IE Seminar: “Fair Allocation of In-kind Donations in Post-disaster Phase”, Zehranaz Dönmez, 4:00PM May 28 2024 (EN)

Title: Fair Allocation of In-kind Donations in Post-disaster Phase by Zehranaz Dönmez

Advisor: Prof. Bahar Yetiş Kara

Co-Advisor: Assoc. Prof. Özlem Karsu

Date & Time: May 28, 2024, Tuesday 16:00
Place: EA-202

This is an online seminar. To obtain event details please send a message to department.

Disaster response phase aims to address the immediate needs of the affected populations quickly in highly uncertain circumstances. In disaster relief supply chains, the demand comes from disaster victims (typically considered as internally displaced populations), while the supply mostly consists of in-kind donations. This dissertation focuses on finding a fair mechanism to distribute a scarce relief item among a set of demand points in need under supply uncertainty.
Primary concerns, restrictive elements, and unknown parameters change throughout the response phase, which substantially affects the structure of the underlying problems. Thus, the first part of this dissertation provides a temporal classification of disaster response (e.g., into subphases) based on evolving features of demand and supply. As the next step, a donation management problem is structured considering the characteristics of a selected subphase.

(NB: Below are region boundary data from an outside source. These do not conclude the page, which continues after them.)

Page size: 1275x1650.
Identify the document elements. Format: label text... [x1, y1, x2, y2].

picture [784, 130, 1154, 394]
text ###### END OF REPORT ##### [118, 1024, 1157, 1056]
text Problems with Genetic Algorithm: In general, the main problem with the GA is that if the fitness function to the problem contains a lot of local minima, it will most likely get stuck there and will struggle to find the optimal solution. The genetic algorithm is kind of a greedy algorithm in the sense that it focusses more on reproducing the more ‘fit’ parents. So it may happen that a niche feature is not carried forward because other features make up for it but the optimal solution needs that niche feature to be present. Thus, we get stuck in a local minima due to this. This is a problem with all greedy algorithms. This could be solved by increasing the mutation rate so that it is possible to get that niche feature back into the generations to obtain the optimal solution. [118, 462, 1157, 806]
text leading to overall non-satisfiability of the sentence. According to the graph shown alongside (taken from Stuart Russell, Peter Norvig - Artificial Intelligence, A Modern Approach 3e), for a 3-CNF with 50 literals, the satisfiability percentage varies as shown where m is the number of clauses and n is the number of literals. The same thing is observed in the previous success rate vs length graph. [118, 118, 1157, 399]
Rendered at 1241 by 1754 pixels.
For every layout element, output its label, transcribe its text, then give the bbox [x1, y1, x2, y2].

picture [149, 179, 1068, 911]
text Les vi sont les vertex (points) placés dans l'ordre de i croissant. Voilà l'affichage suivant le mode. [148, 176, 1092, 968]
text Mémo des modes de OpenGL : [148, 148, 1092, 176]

We first focus on the deterministic version of the donation management problem, which is formulated as a multi-criteria multi-period location-inventory problem with a service distance constraint. A set of mobile facilities, called points of distribution (PoDs), is used to distribute the collected supply. In particular, two decisions are to be made for every period of the planning horizon: (i) where to locate a limited number of mobile PoDs and (ii) what quantity to deliver to each demand node from each PoD. In search for fair solutions, three criteria are considered. The first two involve the so-called deprivation cost, which measures a population’s “suffering” for facing a shortage of the relief item. The third objective is related to the total travel time. Two resulting vectorial optimization models are solved using the ε-constrained method, and the corresponding Pareto frontiers are obtained. Computational results are presented that result from applying the methodological developments proposed to an instance of the problem using real data as well as a generated one.

Finally, the stochastic counterpart of the problem is addressed with the aim of minimizing a deprivation cost-based objective. The uncertain supply parameters are integrated into the model using a multi-stage stochastic programming (MSSP) approach. The MSSP model is tested on a real data set to assess and evaluate possible policies that can be adopted by decision-makers. Two matheuristic approaches are employed to handle the exponential growth of the scenario trees: a rolling horizon algorithm and a scenario tree reduction algorithm. For both methods, the aim is to produce good quality solutions for the original problem by solving a simplified one. A set of computational experiments is performed to evaluate the performance of the proposed methodologies. Overall, the results show that the proposed algorithms can better support the decision-making process when fairness is of relevance.